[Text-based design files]
==========
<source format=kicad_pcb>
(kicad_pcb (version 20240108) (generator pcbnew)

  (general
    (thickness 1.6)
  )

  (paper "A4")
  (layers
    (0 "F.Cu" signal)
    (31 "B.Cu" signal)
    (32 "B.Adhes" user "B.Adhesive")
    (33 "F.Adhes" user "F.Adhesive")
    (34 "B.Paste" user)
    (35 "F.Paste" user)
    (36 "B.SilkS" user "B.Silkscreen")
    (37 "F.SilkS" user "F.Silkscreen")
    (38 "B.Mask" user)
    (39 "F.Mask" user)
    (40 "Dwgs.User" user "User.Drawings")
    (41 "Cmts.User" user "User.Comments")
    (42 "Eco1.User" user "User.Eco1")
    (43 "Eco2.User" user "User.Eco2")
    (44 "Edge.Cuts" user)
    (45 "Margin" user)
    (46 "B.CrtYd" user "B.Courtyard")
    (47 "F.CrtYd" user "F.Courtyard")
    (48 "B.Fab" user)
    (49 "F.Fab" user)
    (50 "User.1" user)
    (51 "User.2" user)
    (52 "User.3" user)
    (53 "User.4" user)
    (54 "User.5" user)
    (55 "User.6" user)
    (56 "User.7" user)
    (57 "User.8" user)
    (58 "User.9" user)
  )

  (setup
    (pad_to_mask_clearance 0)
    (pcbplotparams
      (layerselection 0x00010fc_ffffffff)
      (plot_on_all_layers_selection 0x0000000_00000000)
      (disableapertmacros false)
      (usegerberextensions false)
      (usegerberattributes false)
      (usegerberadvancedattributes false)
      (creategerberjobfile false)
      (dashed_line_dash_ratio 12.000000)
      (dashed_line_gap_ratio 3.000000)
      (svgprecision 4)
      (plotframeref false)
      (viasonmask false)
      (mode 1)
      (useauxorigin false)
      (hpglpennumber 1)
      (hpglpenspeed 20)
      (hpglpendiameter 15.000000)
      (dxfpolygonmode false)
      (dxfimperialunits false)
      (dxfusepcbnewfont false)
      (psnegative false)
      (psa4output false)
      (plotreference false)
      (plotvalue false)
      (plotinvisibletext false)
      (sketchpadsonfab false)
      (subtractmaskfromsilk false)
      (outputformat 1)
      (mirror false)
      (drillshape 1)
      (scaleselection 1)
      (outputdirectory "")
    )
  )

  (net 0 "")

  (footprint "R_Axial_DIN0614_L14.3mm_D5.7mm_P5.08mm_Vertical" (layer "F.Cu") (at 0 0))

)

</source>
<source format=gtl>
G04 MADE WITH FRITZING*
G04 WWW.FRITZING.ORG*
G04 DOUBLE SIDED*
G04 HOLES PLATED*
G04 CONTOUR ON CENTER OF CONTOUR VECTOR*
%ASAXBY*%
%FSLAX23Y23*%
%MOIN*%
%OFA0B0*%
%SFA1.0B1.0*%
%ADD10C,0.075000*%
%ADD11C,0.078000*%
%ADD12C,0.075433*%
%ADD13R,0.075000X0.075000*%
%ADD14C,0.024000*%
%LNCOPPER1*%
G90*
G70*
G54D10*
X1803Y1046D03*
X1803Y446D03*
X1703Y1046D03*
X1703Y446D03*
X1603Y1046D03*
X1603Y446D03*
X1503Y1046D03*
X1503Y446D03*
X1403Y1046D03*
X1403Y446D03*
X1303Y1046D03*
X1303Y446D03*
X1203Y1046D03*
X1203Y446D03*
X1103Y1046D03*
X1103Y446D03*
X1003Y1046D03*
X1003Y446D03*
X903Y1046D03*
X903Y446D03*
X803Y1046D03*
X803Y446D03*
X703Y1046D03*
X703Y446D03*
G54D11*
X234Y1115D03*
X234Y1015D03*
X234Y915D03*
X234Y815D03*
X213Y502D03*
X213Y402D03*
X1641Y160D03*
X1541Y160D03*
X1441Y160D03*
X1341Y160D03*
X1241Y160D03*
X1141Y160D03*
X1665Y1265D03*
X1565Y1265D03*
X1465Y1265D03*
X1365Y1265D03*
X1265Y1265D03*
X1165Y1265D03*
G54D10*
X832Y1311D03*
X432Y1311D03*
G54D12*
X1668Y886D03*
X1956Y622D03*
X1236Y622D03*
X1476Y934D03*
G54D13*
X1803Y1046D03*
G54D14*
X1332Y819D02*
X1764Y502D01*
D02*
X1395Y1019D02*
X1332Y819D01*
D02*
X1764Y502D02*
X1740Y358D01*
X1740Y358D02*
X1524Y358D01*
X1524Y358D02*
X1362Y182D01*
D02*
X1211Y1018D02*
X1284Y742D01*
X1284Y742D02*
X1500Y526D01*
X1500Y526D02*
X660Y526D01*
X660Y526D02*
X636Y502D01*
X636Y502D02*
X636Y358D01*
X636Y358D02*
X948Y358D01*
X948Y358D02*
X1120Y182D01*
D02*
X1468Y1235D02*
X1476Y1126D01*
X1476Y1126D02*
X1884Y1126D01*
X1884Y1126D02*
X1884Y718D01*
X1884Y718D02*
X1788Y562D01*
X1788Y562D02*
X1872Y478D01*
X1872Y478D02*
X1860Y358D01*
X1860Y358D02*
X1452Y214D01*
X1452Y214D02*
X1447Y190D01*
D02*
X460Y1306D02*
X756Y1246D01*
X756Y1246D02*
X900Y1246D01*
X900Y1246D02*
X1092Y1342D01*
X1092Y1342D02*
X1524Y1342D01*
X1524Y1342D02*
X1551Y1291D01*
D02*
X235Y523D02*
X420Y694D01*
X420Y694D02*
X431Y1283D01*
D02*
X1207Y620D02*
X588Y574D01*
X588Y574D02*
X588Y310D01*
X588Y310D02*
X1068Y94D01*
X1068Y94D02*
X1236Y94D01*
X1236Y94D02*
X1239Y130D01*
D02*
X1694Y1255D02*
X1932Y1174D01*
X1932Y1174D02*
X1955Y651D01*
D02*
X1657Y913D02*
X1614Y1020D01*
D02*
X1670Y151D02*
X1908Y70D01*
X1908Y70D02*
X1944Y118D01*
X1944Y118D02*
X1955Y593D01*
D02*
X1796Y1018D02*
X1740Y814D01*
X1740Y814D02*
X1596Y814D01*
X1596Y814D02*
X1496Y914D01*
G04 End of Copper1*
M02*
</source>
==========
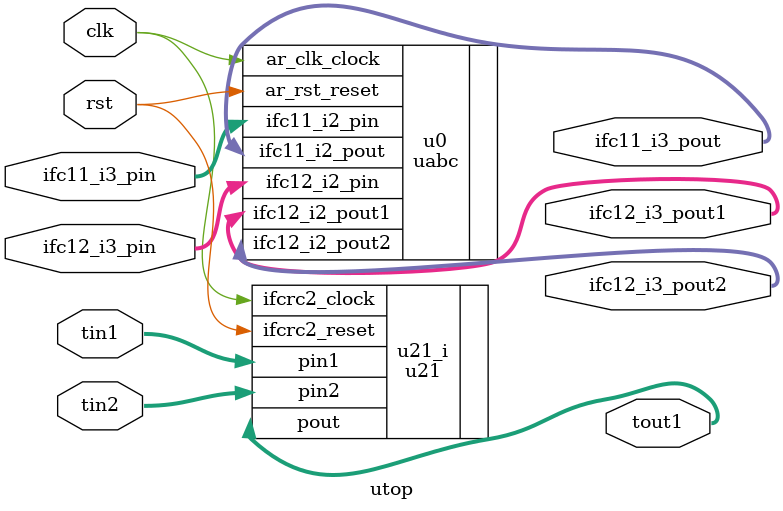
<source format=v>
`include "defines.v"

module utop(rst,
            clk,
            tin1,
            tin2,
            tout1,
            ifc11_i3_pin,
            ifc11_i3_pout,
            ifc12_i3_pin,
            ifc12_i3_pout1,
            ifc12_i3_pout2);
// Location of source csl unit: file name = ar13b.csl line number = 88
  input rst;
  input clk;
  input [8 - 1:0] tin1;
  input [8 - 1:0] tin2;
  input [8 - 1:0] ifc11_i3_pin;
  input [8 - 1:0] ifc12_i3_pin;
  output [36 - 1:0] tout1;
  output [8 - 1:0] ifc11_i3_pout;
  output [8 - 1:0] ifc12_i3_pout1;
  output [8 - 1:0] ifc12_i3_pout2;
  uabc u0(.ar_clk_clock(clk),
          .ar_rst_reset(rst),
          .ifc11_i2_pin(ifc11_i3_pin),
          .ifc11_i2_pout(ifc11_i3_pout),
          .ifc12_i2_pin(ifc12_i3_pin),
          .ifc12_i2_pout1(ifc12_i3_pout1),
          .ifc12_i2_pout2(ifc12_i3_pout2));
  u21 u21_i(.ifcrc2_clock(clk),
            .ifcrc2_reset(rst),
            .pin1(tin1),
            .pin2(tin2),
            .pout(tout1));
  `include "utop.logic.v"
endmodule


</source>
==========
From the records above, reproduce exactly the lines from the one with "X1740Y358D02*" to the one with "X1236Y94D01*", both included, and no others.

X1740Y358D02*
X1524Y358D01*
X1524Y358D02*
X1362Y182D01*
D02*
X1211Y1018D02*
X1284Y742D01*
X1284Y742D02*
X1500Y526D01*
X1500Y526D02*
X660Y526D01*
X660Y526D02*
X636Y502D01*
X636Y502D02*
X636Y358D01*
X636Y358D02*
X948Y358D01*
X948Y358D02*
X1120Y182D01*
D02*
X1468Y1235D02*
X1476Y1126D01*
X1476Y1126D02*
X1884Y1126D01*
X1884Y1126D02*
X1884Y718D01*
X1884Y718D02*
X1788Y562D01*
X1788Y562D02*
X1872Y478D01*
X1872Y478D02*
X1860Y358D01*
X1860Y358D02*
X1452Y214D01*
X1452Y214D02*
X1447Y190D01*
D02*
X460Y1306D02*
X756Y1246D01*
X756Y1246D02*
X900Y1246D01*
X900Y1246D02*
X1092Y1342D01*
X1092Y1342D02*
X1524Y1342D01*
X1524Y1342D02*
X1551Y1291D01*
D02*
X235Y523D02*
X420Y694D01*
X420Y694D02*
X431Y1283D01*
D02*
X1207Y620D02*
X588Y574D01*
X588Y574D02*
X588Y310D01*
X588Y310D02*
X1068Y94D01*
X1068Y94D02*
X1236Y94D01*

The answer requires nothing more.